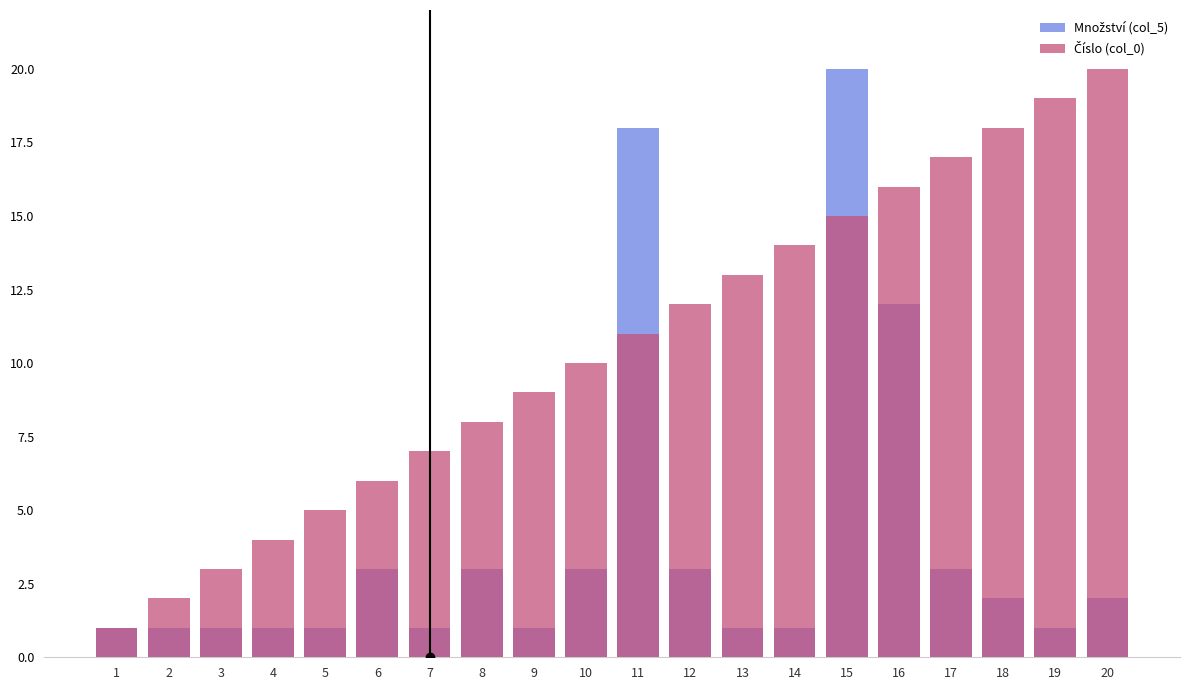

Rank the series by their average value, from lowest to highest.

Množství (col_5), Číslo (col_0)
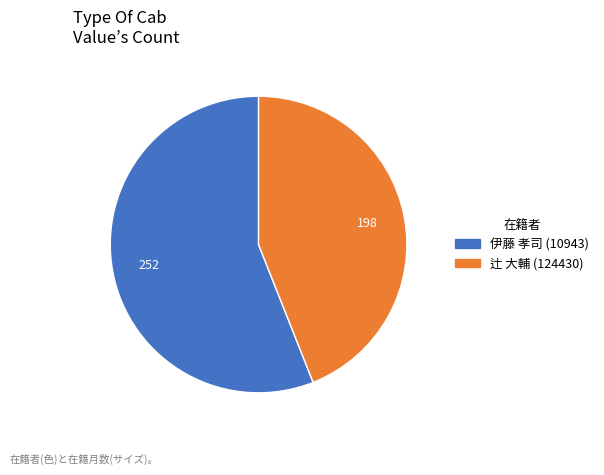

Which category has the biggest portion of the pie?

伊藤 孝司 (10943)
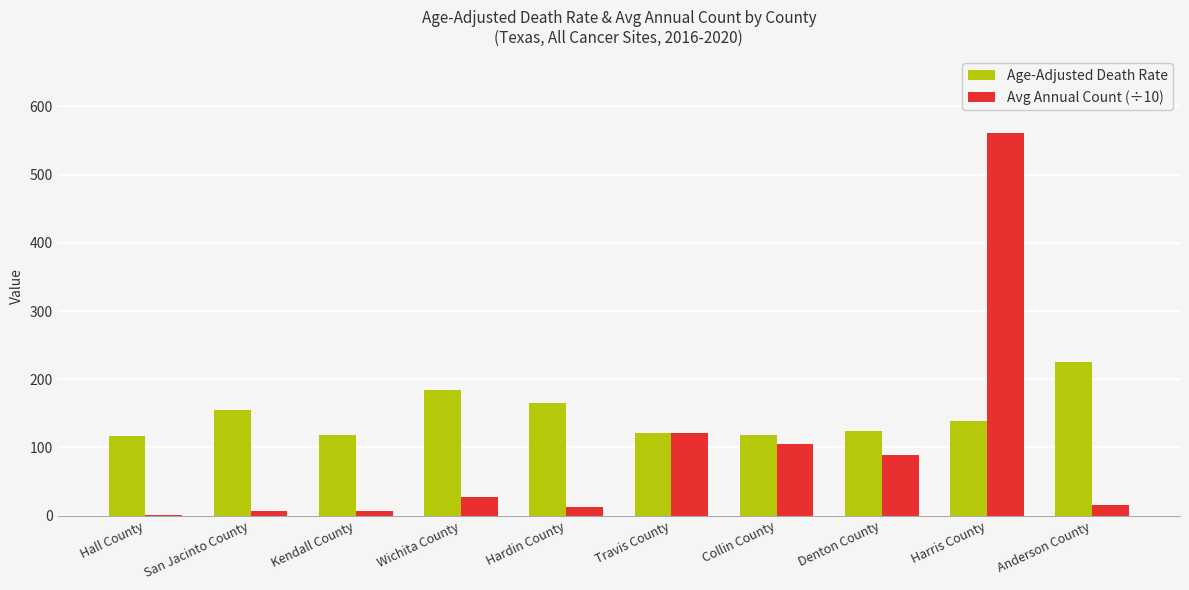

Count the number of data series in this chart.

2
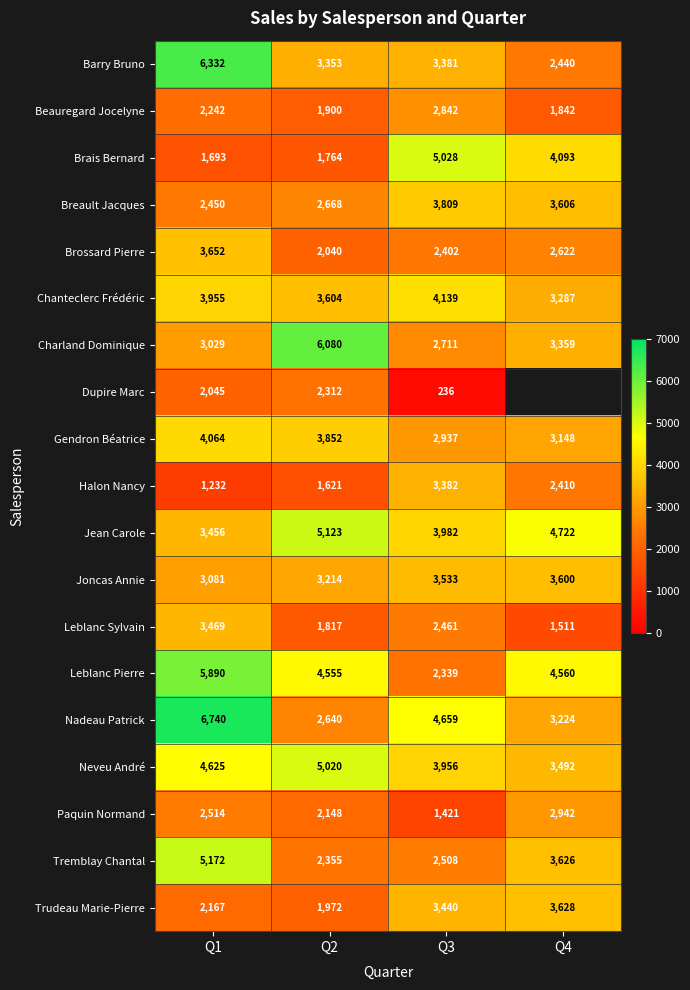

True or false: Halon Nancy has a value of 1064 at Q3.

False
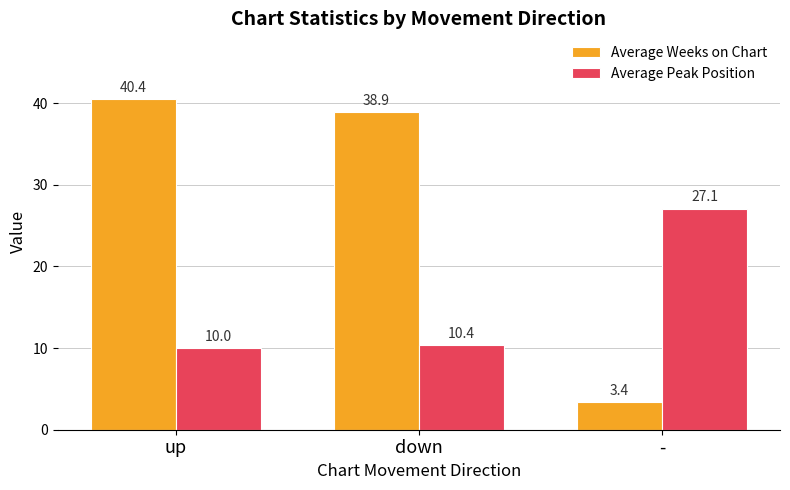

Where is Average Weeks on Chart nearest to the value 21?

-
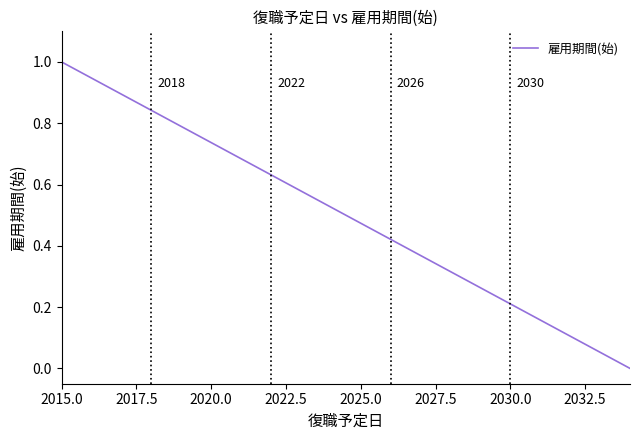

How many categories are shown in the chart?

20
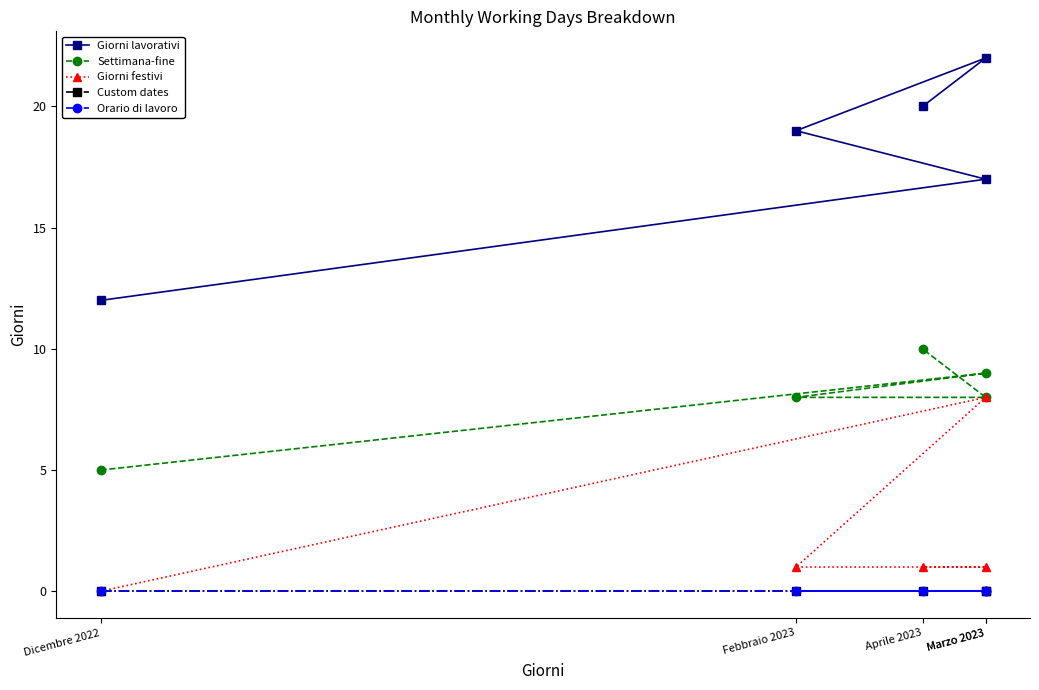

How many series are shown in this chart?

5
---
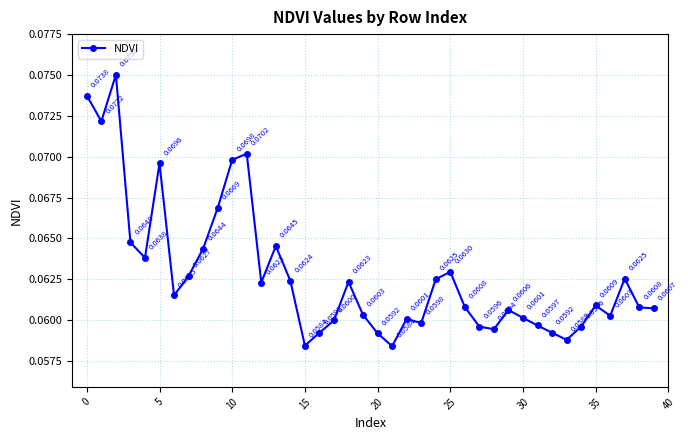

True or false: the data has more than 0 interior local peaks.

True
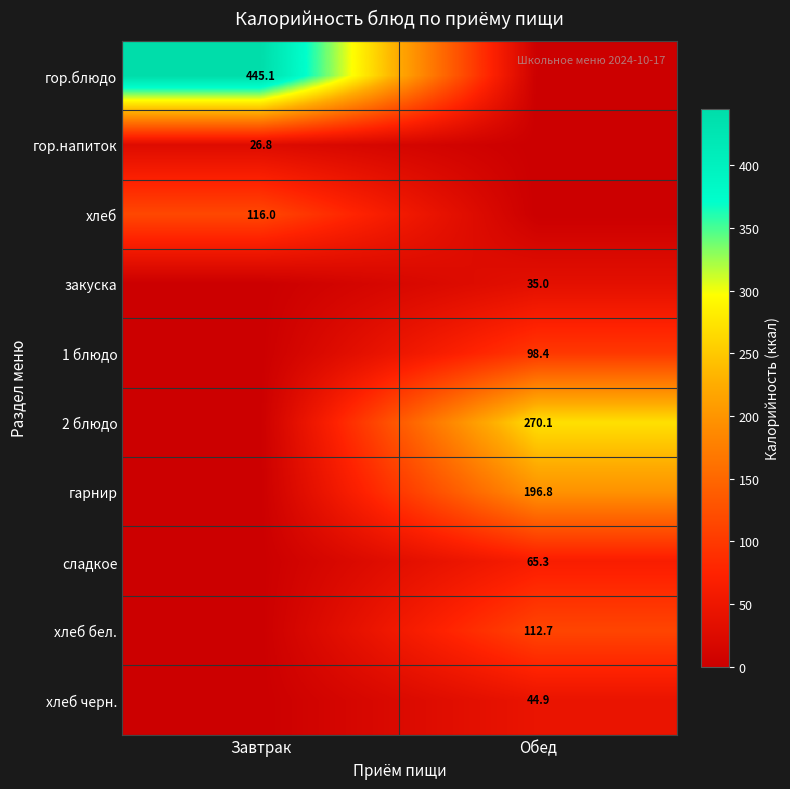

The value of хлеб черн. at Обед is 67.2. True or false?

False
==
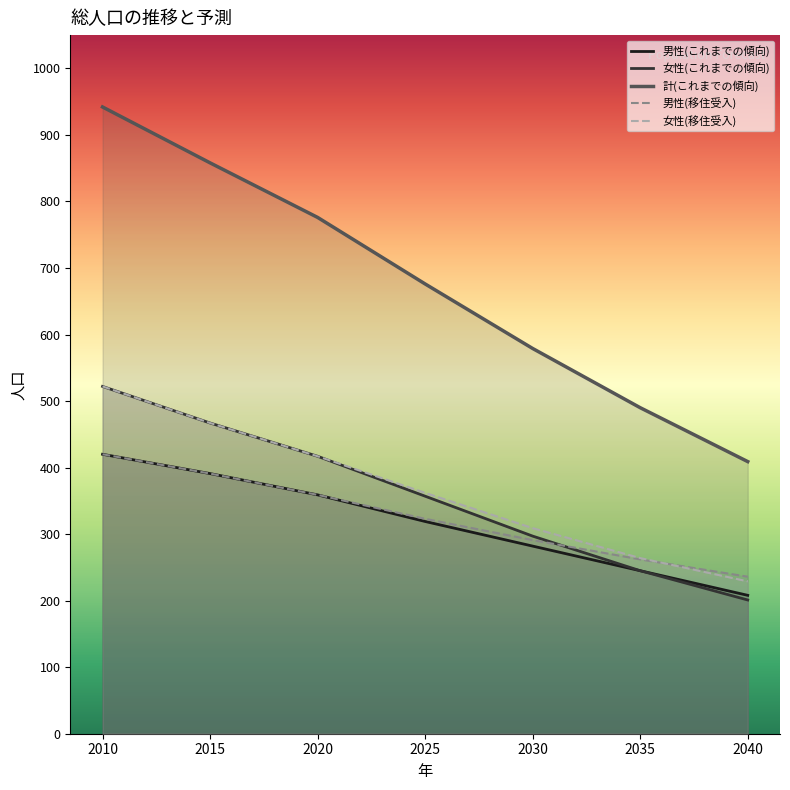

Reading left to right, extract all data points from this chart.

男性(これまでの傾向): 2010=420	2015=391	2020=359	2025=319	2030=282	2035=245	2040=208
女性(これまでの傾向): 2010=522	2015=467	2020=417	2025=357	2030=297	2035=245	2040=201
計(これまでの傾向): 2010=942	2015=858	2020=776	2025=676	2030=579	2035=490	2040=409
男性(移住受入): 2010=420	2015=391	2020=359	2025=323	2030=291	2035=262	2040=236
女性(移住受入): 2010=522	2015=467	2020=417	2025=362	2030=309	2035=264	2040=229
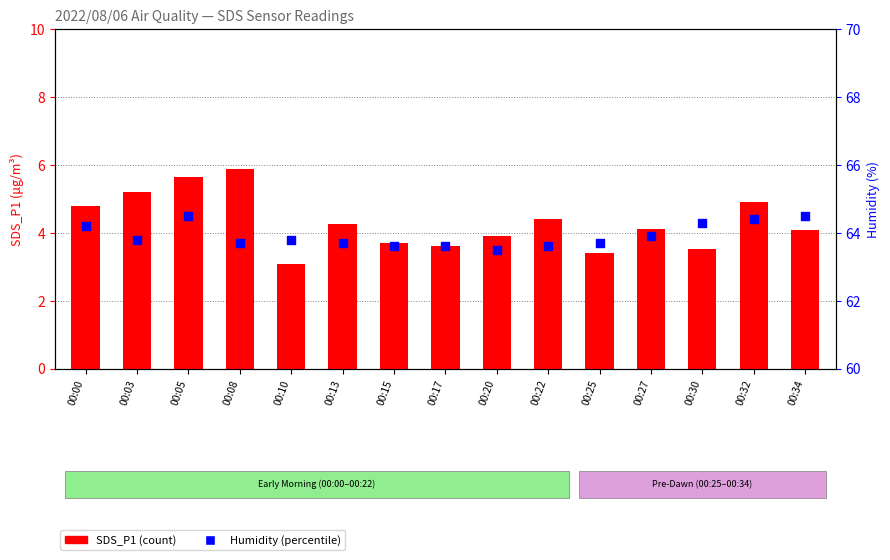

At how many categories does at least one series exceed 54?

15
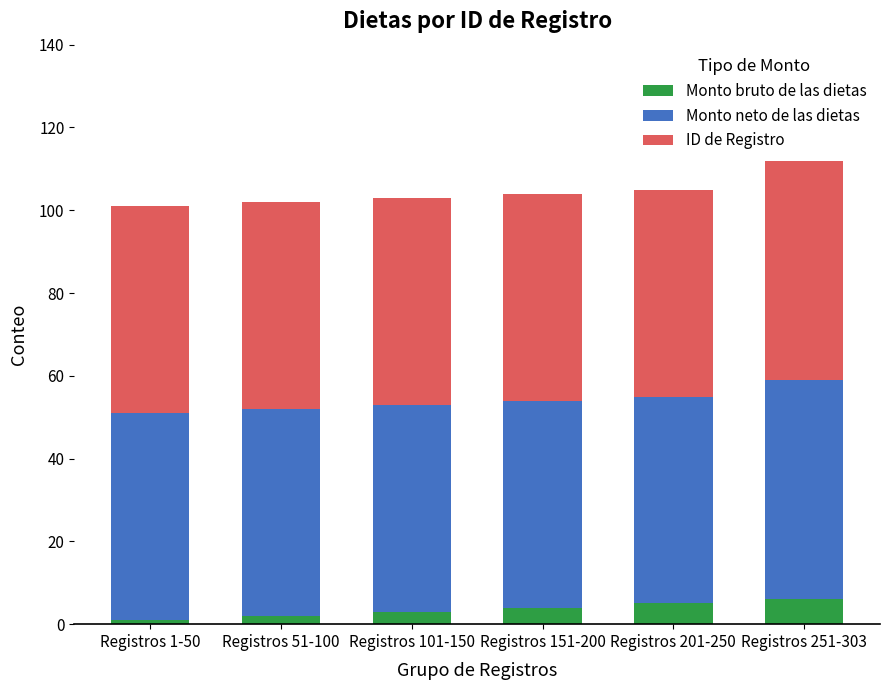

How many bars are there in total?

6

Work instructions: Please print the entries above, starting at the line containing "Rank the series" and ending with the line containing "How many series are shown in this chart?", both included, without the pictures.

Written response:
Rank the series by their average value, from lowest to highest.

Množství (col_5), Číslo (col_0)

Which category has the biggest portion of the pie?

伊藤 孝司 (10943)

Count the number of data series in this chart.

2

True or false: Halon Nancy has a value of 1064 at Q3.

False

Where is Average Weeks on Chart nearest to the value 21?

-

How many categories are shown in the chart?

20

How many series are shown in this chart?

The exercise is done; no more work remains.